Sistema antimíssil na Europa

Moscovo e Washington não chegam a acordo

Moscovo e Washington não chegam a acordo

 

Lusa / AO online   Internacional   12 de Out de 2007, 15:26

A secretária de Estado norte-americana, Condolleza Rice, reconheceu hoje que a Rússia e os Estados Unidos não chegaram a acordo sobre a instalação de um sistema de defesa antimíssil, nas consultas bilaterais realizadas em Moscovo.
    "Não conseguimos acordo sobre as questões da defesa antimíssil, bem como da instalação de ogivas nucleares, previstas no Tratado de Moscovo, mas concluímos que os nossos peritos devem analisar essas questões o mais depressa possível", declarou a secretária de Estado.

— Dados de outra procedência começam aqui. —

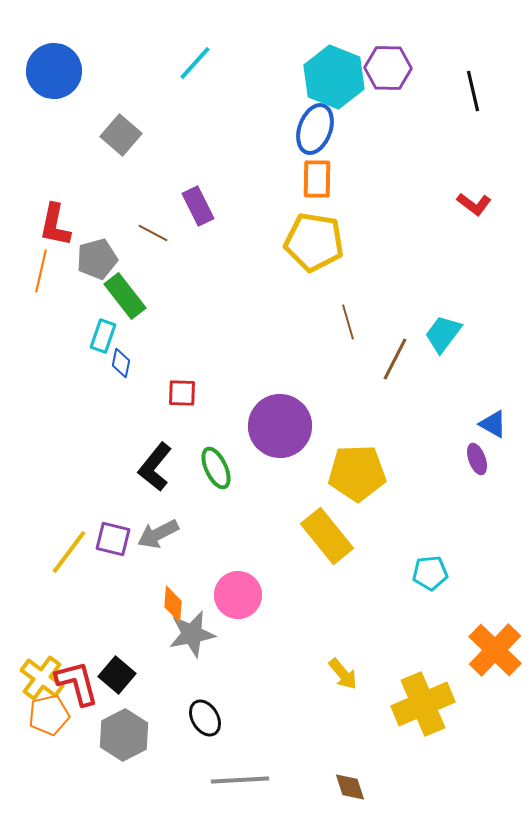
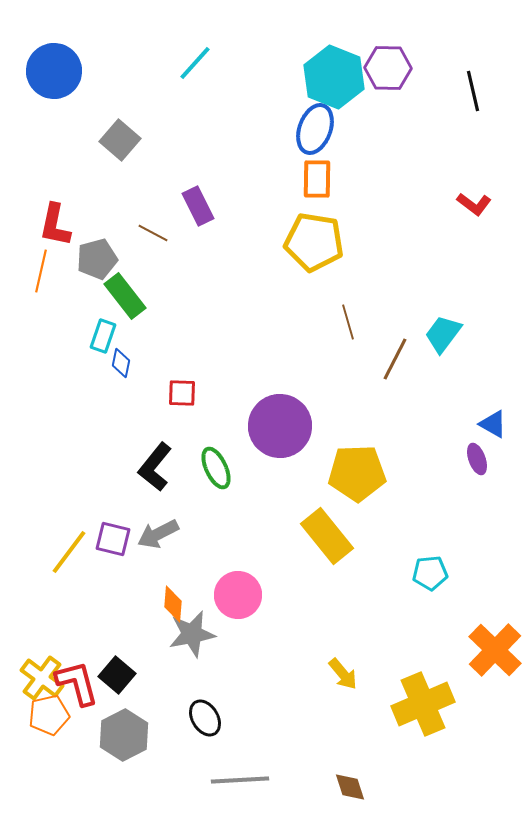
gray square at (121, 135): moved 1 px left, 5 px down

    Rice disse que os norte-americanos tentaram responder às perguntas que preocupam a Rússia, referindo que "também aqui é preciso encarregar os peritos de terminar esse trabalho".

    "No que respeita à Polónia e República Checa, vamos continuar o trabalho nesse sentido e claro que teremos em conta as preocupações russas", frisou Rice.

    "Não chegámos a um acordo", confirmou o chefe da diplomacia russa, Serguei Lavrov, numa conferência de imprensa realizada após as consultas com Condolezza Rice e com o secretário da Defesa norte-americano, Robert Gates.

    Lavrov reconheceu, porém, que Washington fez a Moscovo uma proposta alternativa neste campo.

    "Hoje, os nossos colegas americanos apresentaram a sua contraproposta, que visa procurar saídas comuns", informou o chefe da diplomacia russa, sem avançar pormenores.

    Russos e norte-americanos decidiram continuar as conversações sobre este tema em Washington dentro de seis meses.

    Washington negoceia a instalação de uma estação de radar na República Checa e de interceptores de mísseis na Polónia, alegando criar protecção face aos mísseis iranianos.

    Moscovo, porém, convencida que essa iniciativa vai contra os seus interesses estratégicos, propõe aos norte-americanos a utilização conjunta da sua base de radares de Gabalá, no Azerbaijão, país vizinho do Irão.

    Serguei Lavrov anunciou também que a Rússia e os Estados Unidos tencionam apelar para que todos os Estados se juntem ao Tratado de Destruição de Mísseis de Curto e Médio Alcance, assinado apenas pela ex-União Soviética e os Estados Unidos.

    "Tendo em conta o aumento das ameaças de difusão de mísseis no mundo, acordámos ser útil convidar todos os países, sem qualquer excepção, a juntar-se ao regime de não difusão", sublinhou Lavrov.

    De manhã, num encontro com a delegação norte-americana, o presidente russo, Vladimir Putin, deu a entender que o seu país poderá abandonar esse tratado se ele não vier a ser respeitado por outros países além da Rússia e dos Estados Unidos.

    Robert Gates declarou que os Estados Unidos esperam superar as divergências existentes entre Washington e Moscovo face ao Tratado sobre Tropas Terrestres na Europa.

    "Preocupa-nos a intenção da Rússia de abandonar o Tratado sobre Tropas Terrestres na Europa. Esperamos conseguir superar as divergências e os especialistas irão procurar uma solução para esta questão", sublinhou Gates, acrescentando que "esta questão poderá ser resolvida também com os restantes participantes" do Tratado.

    Serguei Lavrov aproveitou também a conferência de imprensa para reafirmar a oposição da Rússia ao emprego de sanções unilaterais contra o Irão e à ameaça de guerra.

    "Seguimos todos os acordos colectivos e, no que respeita à Rússia, vamos cumpri-los honestamente. Consideramos que este trabalho colectivo seria mais eficaz se não fossem dados passos paralelos no que respeita a sanções unilaterais em relação ao Irão, para já não falar dos apelos periódicos ao emprego da força militar contra o Irão", frisou Lavrov.

    No dia 16 de Outubro, o Presidente Putin realiza a sua primeira visita oficial a Teerão.